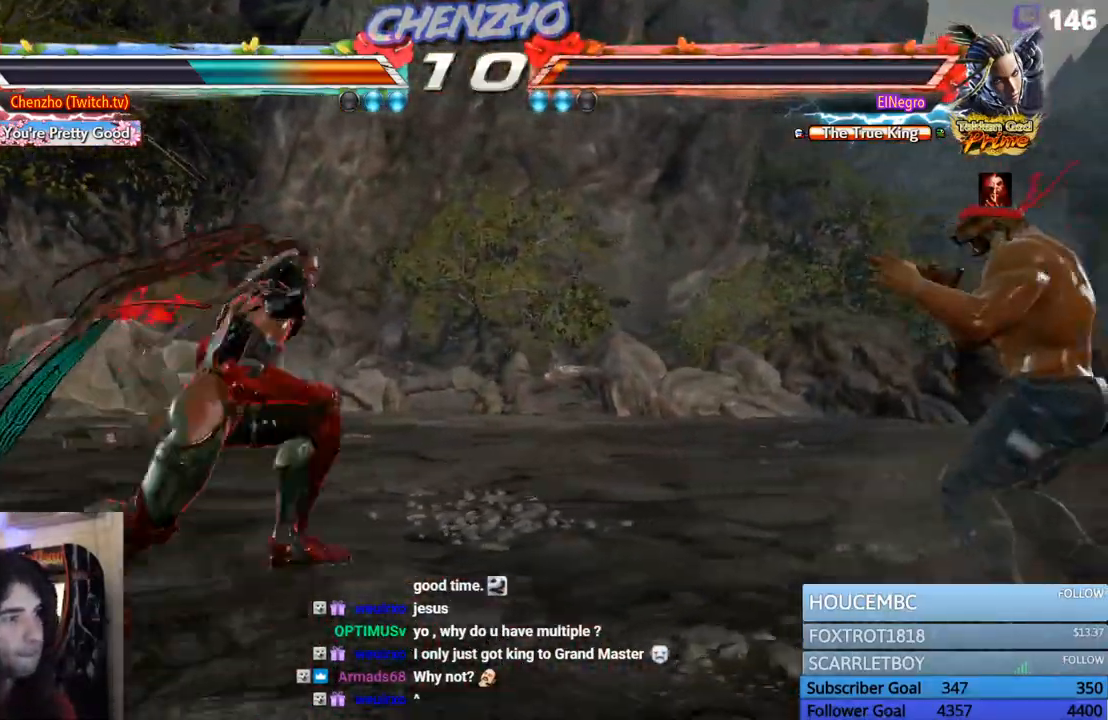
{"buttons": [], "events": [[100, "CROSS", "up"], [150, "DPAD_UP", "up"], [167, "DPAD_LEFT", "up"]]}
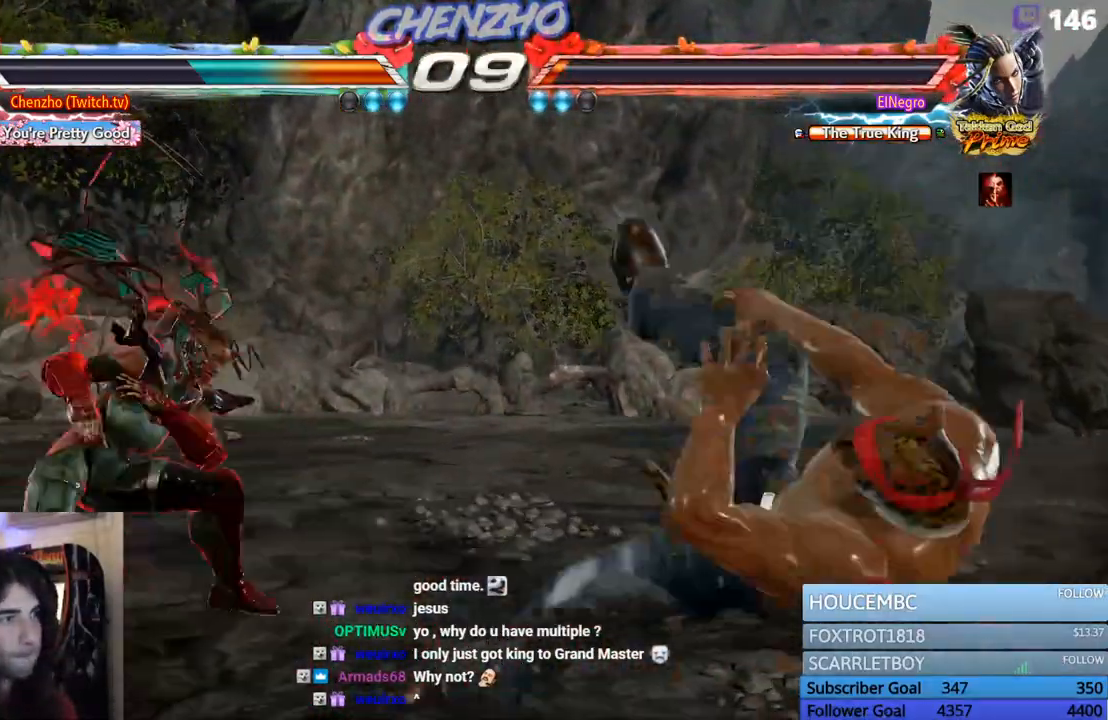
{"buttons": [], "events": []}
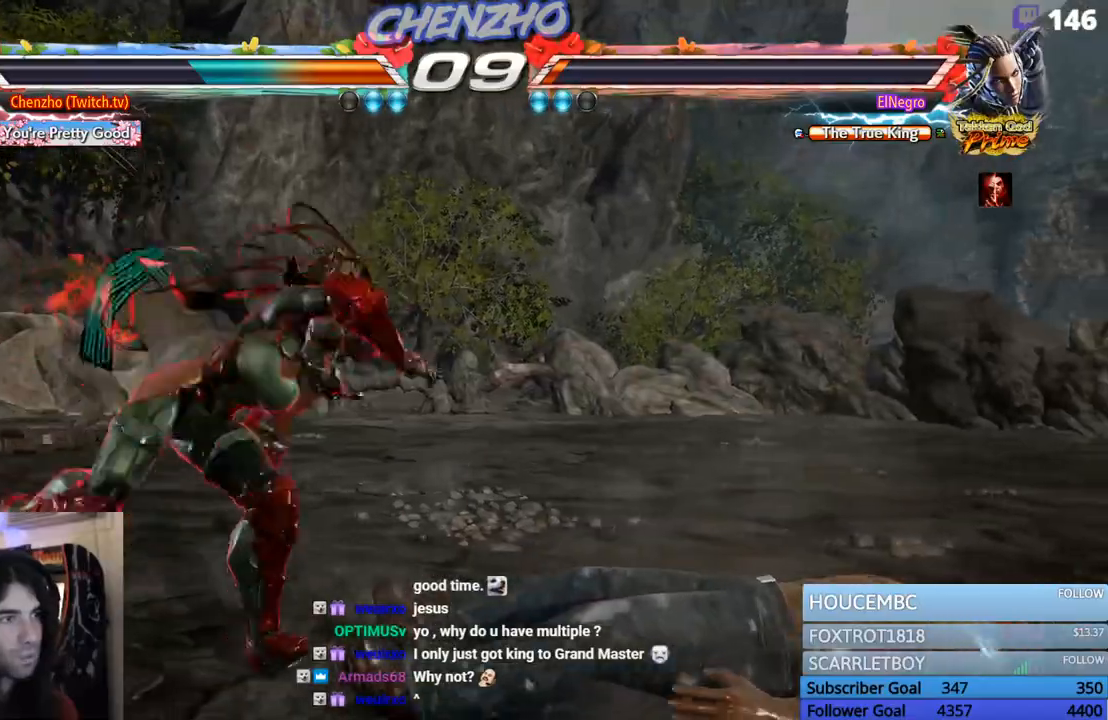
{"buttons": [], "events": []}
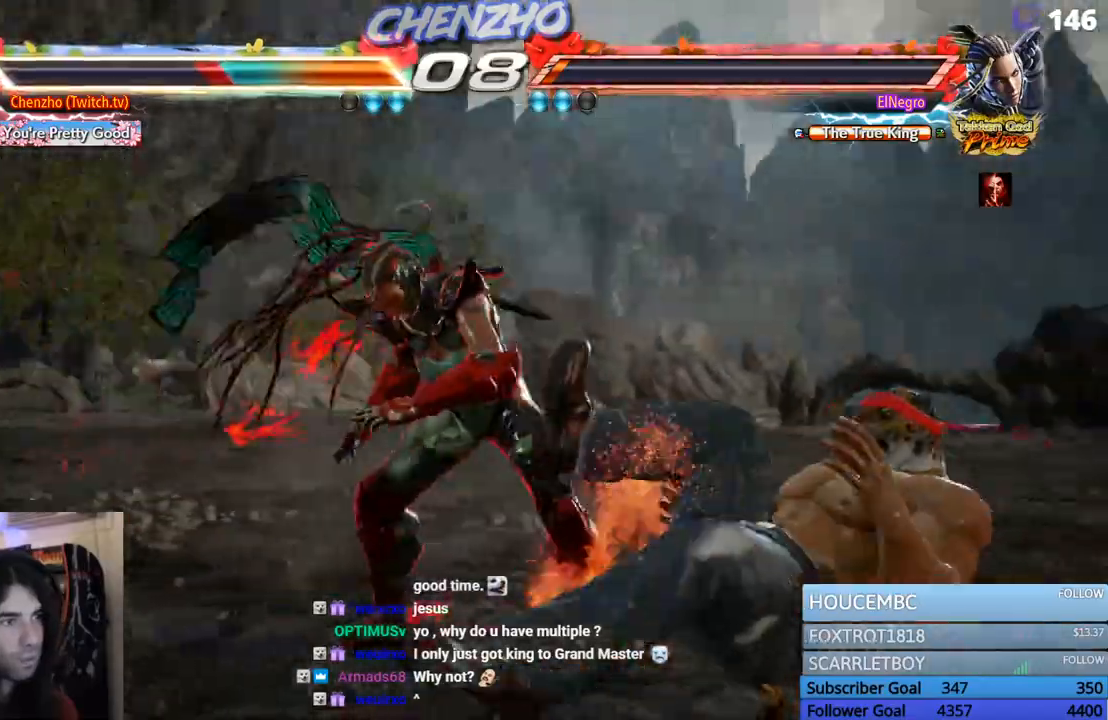
{"buttons": ["SQUARE", "DPAD_DOWN"], "events": [[233, "DPAD_DOWN", "down"], [283, "SQUARE", "down"], [400, "SQUARE", "up"], [450, "SQUARE", "down"]]}
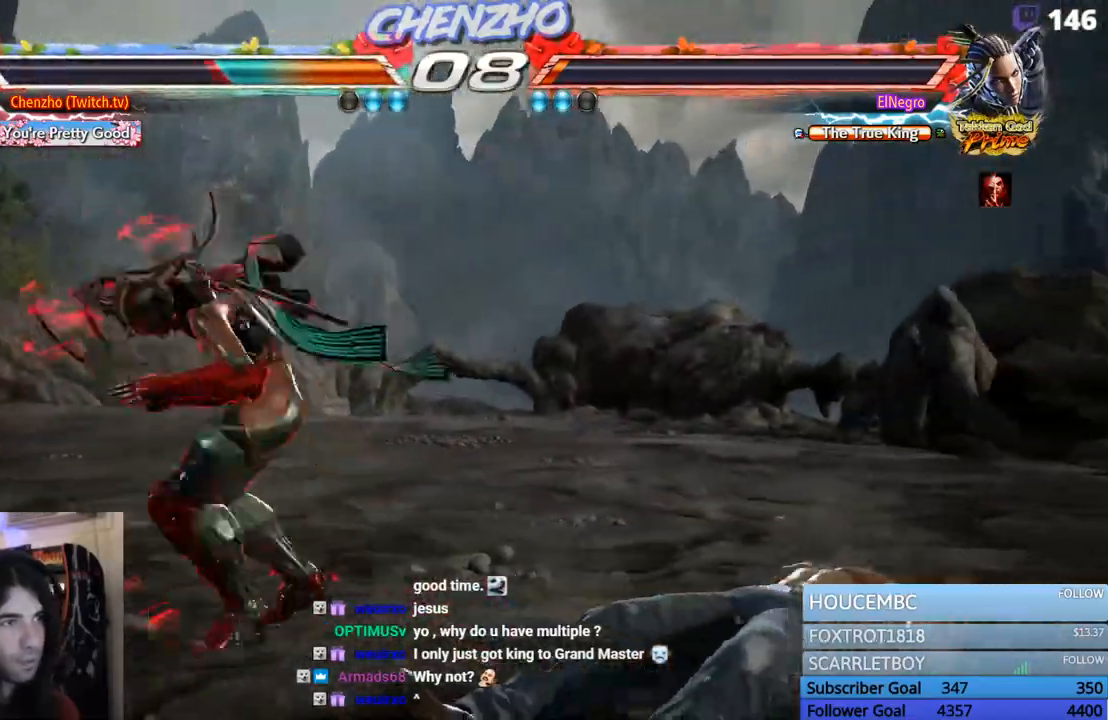
{"buttons": ["SQUARE", "DPAD_DOWN"], "events": [[50, "SQUARE", "up"], [117, "SQUARE", "down"], [250, "SQUARE", "up"], [300, "SQUARE", "down"], [433, "SQUARE", "up"], [483, "SQUARE", "down"]]}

*-*-*

WHAT IS BEING ASKED -> Report the number of lines above containing the string "SQUARE" as your sole answer.

OUTPUT -> 2